Start Input for this task
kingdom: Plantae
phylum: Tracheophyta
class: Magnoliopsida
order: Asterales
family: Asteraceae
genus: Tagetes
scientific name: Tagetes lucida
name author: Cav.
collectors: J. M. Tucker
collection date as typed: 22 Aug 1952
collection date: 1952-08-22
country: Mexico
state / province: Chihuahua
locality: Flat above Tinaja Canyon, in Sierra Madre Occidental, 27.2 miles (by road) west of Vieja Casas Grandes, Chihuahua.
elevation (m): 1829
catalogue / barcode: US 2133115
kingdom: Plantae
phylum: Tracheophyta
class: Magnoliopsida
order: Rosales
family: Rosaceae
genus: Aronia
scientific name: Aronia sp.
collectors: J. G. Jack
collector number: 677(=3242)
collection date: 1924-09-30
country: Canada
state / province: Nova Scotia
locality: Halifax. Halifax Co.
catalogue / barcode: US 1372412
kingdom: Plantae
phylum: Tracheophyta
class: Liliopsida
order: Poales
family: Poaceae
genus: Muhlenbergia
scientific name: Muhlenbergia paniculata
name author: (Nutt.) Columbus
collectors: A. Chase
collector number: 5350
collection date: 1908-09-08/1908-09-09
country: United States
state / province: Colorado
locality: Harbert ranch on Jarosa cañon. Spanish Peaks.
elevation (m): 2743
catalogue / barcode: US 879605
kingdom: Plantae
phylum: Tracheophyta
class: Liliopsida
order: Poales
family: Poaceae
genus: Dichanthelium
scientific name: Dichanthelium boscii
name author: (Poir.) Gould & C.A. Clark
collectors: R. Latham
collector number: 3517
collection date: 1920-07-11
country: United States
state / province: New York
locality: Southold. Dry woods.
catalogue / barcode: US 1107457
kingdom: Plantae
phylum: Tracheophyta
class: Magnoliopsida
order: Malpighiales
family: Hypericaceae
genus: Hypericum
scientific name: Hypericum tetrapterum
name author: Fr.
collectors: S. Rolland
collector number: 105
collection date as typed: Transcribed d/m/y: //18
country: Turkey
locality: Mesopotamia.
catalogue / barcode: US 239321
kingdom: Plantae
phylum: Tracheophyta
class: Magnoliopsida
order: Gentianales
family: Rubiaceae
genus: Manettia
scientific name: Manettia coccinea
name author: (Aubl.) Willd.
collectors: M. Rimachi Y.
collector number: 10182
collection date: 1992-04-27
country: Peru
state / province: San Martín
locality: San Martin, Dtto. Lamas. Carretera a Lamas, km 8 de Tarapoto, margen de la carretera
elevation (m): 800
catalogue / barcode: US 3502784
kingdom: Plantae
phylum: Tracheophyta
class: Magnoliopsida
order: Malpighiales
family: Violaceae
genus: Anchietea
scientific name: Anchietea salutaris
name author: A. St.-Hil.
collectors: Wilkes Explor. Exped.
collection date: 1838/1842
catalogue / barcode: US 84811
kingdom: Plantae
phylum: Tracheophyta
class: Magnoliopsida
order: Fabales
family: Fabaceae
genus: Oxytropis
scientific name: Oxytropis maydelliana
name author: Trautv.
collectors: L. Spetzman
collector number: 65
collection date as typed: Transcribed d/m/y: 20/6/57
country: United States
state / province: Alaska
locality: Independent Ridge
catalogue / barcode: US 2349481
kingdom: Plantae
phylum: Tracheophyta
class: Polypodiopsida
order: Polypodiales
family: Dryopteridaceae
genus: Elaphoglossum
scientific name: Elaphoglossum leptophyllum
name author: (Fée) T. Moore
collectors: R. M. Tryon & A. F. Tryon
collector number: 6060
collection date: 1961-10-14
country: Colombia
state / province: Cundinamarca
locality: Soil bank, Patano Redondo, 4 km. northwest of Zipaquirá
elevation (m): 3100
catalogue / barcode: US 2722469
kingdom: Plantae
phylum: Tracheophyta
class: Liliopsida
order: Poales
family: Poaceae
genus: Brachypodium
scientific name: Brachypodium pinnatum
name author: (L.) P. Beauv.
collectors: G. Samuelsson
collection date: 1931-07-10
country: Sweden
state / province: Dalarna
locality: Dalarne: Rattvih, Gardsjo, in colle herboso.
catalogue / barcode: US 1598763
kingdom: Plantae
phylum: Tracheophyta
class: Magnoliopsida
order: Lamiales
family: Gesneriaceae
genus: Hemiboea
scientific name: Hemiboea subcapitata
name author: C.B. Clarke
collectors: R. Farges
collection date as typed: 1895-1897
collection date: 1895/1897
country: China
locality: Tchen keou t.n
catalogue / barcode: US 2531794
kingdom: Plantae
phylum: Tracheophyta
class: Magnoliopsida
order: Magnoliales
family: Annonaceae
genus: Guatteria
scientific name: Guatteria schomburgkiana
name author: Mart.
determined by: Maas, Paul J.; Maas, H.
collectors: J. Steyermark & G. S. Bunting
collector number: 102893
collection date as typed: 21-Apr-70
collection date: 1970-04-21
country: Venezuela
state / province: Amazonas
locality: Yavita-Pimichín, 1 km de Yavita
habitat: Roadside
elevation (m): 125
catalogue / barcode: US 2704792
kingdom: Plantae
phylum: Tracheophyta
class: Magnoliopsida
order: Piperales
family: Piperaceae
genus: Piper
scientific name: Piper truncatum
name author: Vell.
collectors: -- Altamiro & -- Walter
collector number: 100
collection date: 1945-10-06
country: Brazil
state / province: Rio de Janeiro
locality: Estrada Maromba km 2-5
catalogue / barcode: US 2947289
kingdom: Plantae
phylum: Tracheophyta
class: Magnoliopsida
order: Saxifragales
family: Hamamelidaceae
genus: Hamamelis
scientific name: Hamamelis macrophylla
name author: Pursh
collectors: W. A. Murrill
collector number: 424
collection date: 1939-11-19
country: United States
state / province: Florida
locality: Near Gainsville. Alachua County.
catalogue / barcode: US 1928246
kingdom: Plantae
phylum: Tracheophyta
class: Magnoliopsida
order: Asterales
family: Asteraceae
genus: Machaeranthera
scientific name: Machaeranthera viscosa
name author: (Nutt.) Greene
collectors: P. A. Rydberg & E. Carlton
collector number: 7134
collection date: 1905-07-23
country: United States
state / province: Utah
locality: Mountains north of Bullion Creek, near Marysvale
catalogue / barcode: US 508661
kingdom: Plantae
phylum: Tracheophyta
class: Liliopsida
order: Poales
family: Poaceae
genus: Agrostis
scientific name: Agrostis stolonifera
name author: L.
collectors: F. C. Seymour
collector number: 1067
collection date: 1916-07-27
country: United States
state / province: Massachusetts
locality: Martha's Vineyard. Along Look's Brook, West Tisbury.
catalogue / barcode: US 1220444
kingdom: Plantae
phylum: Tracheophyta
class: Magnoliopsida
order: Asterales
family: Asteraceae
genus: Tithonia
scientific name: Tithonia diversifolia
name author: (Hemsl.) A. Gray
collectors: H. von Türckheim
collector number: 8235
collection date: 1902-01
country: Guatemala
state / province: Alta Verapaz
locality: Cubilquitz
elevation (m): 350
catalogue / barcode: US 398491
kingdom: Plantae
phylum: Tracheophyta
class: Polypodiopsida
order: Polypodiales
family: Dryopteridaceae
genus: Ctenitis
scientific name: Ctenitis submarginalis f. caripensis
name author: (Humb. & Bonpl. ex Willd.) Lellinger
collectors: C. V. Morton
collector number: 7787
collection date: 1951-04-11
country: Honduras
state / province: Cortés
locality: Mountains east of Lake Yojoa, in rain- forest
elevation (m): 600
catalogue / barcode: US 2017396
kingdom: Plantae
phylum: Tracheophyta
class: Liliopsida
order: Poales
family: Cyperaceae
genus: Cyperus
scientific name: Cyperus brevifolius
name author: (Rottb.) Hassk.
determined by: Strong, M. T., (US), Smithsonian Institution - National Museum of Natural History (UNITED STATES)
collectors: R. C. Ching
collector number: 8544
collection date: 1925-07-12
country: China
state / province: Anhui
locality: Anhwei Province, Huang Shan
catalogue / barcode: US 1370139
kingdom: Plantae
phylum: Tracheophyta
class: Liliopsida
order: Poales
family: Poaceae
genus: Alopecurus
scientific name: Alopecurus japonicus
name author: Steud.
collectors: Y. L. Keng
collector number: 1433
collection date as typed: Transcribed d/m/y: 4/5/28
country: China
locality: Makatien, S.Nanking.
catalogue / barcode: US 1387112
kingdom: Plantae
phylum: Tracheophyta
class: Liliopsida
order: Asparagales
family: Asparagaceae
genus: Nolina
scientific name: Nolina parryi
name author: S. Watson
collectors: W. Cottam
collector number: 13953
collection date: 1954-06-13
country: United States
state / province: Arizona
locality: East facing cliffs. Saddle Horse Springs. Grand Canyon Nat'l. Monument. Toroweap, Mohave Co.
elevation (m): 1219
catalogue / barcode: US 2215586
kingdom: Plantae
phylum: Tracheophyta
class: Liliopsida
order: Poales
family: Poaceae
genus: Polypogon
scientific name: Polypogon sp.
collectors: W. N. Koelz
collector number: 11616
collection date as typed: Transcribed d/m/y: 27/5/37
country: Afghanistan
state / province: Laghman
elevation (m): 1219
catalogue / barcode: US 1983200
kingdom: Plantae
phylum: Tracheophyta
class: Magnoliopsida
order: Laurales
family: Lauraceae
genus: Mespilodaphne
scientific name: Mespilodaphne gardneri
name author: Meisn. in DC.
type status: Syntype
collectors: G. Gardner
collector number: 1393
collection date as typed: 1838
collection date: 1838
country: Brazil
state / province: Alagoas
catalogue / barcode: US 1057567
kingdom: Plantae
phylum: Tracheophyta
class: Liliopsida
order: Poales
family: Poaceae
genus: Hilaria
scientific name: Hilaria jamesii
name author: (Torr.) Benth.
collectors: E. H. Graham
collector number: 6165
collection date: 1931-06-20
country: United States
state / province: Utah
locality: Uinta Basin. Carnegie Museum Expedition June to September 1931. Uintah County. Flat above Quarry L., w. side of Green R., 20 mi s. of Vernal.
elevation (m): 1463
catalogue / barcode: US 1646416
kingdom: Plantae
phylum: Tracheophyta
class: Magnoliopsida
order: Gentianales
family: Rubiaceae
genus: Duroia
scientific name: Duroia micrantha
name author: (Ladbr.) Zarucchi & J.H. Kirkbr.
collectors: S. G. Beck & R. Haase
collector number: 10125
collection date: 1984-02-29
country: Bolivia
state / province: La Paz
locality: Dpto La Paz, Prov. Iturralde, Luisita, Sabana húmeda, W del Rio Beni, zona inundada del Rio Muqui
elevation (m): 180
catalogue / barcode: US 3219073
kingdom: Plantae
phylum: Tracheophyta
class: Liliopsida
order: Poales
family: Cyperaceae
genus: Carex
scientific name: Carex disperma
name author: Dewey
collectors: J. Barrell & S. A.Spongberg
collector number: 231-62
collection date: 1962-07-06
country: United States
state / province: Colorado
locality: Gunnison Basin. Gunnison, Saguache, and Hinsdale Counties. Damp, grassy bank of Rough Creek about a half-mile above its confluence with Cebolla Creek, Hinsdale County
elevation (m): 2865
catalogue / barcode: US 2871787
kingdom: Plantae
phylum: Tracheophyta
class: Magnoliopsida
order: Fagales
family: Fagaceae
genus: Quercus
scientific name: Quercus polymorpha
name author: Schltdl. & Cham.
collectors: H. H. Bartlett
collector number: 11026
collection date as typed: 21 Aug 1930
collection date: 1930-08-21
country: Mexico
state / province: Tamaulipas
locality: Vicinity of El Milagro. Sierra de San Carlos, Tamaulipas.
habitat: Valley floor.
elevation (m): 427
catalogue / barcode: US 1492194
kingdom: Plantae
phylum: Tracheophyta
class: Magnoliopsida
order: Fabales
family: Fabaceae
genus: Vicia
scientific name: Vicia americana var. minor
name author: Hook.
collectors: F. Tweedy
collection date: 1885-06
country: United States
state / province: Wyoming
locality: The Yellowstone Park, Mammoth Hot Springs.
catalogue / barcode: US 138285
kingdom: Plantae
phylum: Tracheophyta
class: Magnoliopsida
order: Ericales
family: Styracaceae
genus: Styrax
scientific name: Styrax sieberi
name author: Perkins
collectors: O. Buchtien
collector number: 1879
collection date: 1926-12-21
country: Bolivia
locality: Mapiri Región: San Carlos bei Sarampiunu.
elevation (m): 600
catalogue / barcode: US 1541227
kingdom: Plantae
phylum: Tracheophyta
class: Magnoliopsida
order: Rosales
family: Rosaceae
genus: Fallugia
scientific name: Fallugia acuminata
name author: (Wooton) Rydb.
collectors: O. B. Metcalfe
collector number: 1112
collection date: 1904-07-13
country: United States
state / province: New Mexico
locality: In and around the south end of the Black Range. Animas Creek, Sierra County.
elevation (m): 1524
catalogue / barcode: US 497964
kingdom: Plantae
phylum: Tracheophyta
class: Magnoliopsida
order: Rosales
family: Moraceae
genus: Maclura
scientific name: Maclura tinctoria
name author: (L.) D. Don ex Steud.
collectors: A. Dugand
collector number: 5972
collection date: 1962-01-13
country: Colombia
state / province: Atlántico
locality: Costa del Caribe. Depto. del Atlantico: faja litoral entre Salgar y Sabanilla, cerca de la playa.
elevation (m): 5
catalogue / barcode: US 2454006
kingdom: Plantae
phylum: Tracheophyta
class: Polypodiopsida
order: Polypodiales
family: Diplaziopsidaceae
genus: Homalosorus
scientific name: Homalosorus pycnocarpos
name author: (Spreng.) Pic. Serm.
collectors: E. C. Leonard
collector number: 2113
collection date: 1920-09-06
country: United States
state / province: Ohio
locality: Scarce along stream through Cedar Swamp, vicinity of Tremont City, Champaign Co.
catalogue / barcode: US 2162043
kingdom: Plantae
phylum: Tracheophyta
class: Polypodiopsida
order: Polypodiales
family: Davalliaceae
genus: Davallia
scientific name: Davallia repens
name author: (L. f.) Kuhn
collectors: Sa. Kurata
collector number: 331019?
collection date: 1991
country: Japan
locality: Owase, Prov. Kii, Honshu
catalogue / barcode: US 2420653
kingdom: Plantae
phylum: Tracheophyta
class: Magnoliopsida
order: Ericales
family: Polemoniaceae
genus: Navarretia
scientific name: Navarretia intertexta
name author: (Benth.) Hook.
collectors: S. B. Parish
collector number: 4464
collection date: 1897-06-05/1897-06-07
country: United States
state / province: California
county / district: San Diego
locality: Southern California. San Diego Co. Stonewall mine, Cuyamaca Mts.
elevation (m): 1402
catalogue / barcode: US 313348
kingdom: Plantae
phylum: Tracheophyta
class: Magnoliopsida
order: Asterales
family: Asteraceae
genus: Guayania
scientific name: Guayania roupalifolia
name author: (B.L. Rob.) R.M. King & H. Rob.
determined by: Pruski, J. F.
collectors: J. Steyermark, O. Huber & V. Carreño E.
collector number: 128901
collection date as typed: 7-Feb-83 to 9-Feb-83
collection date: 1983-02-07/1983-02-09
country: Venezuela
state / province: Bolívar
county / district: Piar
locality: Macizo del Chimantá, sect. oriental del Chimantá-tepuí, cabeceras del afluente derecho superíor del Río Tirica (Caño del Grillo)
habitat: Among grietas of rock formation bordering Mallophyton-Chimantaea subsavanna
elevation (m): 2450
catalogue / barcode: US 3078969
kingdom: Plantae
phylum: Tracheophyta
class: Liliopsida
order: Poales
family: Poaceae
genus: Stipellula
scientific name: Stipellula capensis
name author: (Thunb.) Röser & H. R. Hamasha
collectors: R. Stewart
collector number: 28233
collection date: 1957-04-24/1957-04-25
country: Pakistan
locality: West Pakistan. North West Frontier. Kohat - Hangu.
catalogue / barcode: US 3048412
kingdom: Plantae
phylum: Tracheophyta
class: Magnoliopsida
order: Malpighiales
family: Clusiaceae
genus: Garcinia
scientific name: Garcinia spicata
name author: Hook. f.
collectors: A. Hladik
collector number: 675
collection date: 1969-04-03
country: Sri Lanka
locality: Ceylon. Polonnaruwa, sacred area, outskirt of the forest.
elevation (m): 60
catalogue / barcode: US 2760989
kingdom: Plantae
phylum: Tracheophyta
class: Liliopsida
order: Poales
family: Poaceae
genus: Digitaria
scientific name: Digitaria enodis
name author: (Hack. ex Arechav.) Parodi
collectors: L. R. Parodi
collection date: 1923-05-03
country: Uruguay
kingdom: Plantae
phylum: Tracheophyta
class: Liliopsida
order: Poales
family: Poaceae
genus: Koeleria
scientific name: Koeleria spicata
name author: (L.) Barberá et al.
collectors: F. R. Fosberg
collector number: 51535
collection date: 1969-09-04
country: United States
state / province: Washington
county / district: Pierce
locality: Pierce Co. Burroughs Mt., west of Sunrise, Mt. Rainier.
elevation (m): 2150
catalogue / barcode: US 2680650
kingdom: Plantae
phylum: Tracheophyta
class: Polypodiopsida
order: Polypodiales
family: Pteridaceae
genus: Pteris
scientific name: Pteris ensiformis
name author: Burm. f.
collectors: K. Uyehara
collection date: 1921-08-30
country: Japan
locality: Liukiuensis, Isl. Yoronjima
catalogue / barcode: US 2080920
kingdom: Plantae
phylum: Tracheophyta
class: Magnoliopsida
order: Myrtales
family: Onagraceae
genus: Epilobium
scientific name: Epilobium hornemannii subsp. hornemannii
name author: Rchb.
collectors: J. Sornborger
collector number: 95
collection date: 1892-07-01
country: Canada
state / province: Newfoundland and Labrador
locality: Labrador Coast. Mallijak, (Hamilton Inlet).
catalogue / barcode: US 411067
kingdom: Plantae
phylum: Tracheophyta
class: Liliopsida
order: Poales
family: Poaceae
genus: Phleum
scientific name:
End Input for this task
* **Goal**:
Arrange the listing as a numbered list, running from its first line through the line that contains "collector number: 3517", both ends included. Leave out any blank lines.

* **Exercise result**:
1. kingdom: Plantae
2. phylum: Tracheophyta
3. class: Magnoliopsida
4. order: Asterales
5. family: Asteraceae
6. genus: Tagetes
7. scientific name: Tagetes lucida
8. name author: Cav.
9. collectors: J. M. Tucker
10. collection date as typed: 22 Aug 1952
11. collection date: 1952-08-22
12. country: Mexico
13. state / province: Chihuahua
14. locality: Flat above Tinaja Canyon, in Sierra Madre Occidental, 27.2 miles (by road) west of Vieja Casas Grandes, Chihuahua.
15. elevation (m): 1829
16. catalogue / barcode: US 2133115
17. kingdom: Plantae
18. phylum: Tracheophyta
19. class: Magnoliopsida
20. order: Rosales
21. family: Rosaceae
22. genus: Aronia
23. scientific name: Aronia sp.
24. collectors: J. G. Jack
25. collector number: 677(=3242)
26. collection date: 1924-09-30
27. country: Canada
28. state / province: Nova Scotia
29. locality: Halifax. Halifax Co.
30. catalogue / barcode: US 1372412
31. kingdom: Plantae
32. phylum: Tracheophyta
33. class: Liliopsida
34. order: Poales
35. family: Poaceae
36. genus: Muhlenbergia
37. scientific name: Muhlenbergia paniculata
38. name author: (Nutt.) Columbus
39. collectors: A. Chase
40. collector number: 5350
41. collection date: 1908-09-08/1908-09-09
42. country: United States
43. state / province: Colorado
44. locality: Harbert ranch on Jarosa cañon. Spanish Peaks.
45. elevation (m): 2743
46. catalogue / barcode: US 879605
47. kingdom: Plantae
48. phylum: Tracheophyta
49. class: Liliopsida
50. order: Poales
51. family: Poaceae
52. genus: Dichanthelium
53. scientific name: Dichanthelium boscii
54. name author: (Poir.) Gould & C.A. Clark
55. collectors: R. Latham
56. collector number: 3517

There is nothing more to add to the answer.